One primary decided and one more to go

Democratic candidate Hillary Clinton’s win in Texas and Ohio in the US presidential primaries has kept her candidacy alive and ended her rival Barack Obama’s winning streak. Meanwhile, Arizona senator John McCain has clinched the Republican primary. Michael Fellman, an SFU historian and expert on American politics, can analyse these latest developments. Jean-François Godbout, an assistant professor of political science who speaks French, can also comment. Godbout studies American political institutions and elections and is spending the spring semester as a research fellow at Duke University. He is reachable via email.

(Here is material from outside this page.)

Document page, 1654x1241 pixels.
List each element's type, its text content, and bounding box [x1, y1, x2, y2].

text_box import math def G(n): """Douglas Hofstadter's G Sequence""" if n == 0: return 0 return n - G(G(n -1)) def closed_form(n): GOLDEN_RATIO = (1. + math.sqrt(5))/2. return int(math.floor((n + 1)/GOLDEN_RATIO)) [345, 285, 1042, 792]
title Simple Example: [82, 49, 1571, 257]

Michael Fellman, 604.261.8243, fellman@sfu.ca
Jean-François Godbout, (available via email) godbout@sfu.ca

Albertans stick with tried-and-true blue
Despite dissatisfaction with the way their provincial government is dealing with mounting social, economic and environmental pressures, Albertans have put Conservative leader Ed Stelmach back in the premier’s chair. SFU political scientists Patrick Smith and David Laycock are available to comment on Stelmach’s landslide win of Monday night’s provincial election. Their analysis can help elucidate how the worst turnout in Alberta’s election history, Stelmach’s still relatively fresh face and a booming economy combined to give the province’s Tories their 11th consecutive majority government.